By now everyone reading this space has probably heard of the Long Tail, which began as a Wired article, is now a blog and will become a book. As my colleague described it this morning, it’s potentially “the most important and influential piece of writing in understanding the next emerging socioeconomic phenomenon.”
While the implications of this theory are broad, when I think of them in the context of software, I nearly always equate it to some sort of consumer play. As we hear time and time again around this time of year when the holiday retail numbers trickle in, consumers are 2/3’s of the economy. That’s why the IBM/Lenovo deal still puzzles me, as does IBM’s absolute refusal to play in the consumer space at all.

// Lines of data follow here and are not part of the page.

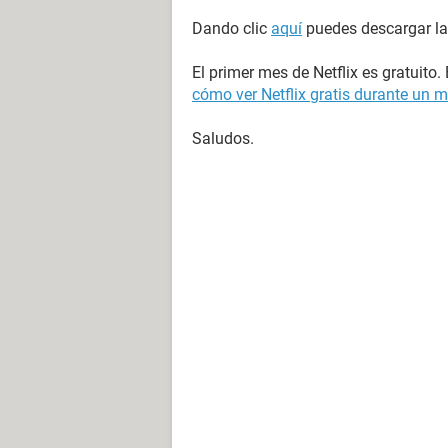
Dando clic
aquí
puedes descargar la 
El primer mes de Netflix es gratuito
cómo ver Netflix gratis durante un 
Saludos.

I’m certainly not a financial analyst, and don’t pretend to have a good handle on the marketing and launch costs involved in such an effort, but I tend to side with Jonathan Schwartz when he says that “true power in the IT industry is moving out of the enterprise, and into the hands of ever younger consumers.” The financial analysts tell us that IBM’s PC division was essentially a money losing or at best break-even proposition. That may be, but you’re telling me that consumers weren’t a massively untapped market for the Thinkpad?
If you accept the hypothesis that a consumer strategy is at least important, if not critical, it certainly would appear to give Microsoft an edge – depending on what you perceive Google’s ambitions to be. It’s also interesting how rarely you’ll hear Sun making noise anymore about how “we don’t serve consumers.”

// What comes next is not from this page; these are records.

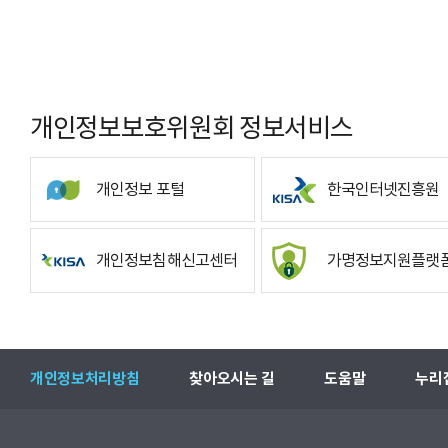
개인정보보호위원회 정보서비스
개인정보 포털
한국인터넷진흥원
개인정보침해신고센터
가명정보지원플랫
개인정보처리방침
찾아오시는 길
도움말
누리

Case in point, what do you think the familiarity and comfort levels are with new employees with Notes, which few employees will have seen, vs Outlook, which many have run at home for years? Several months ago, I had the administrator for a state archive tell me how much he wished Microsoft had a records management product. Why? Because, he said, everyone uses their stuff at home and I don’t have to explain everything to them.
This is by necessity (gotta head home to pack), a rather oversimplified analysis of the situation, but I do think it’s fair to say that if the Long Tail tells me anything, it’s that a good consumer strategy will be important, sooner rather than later.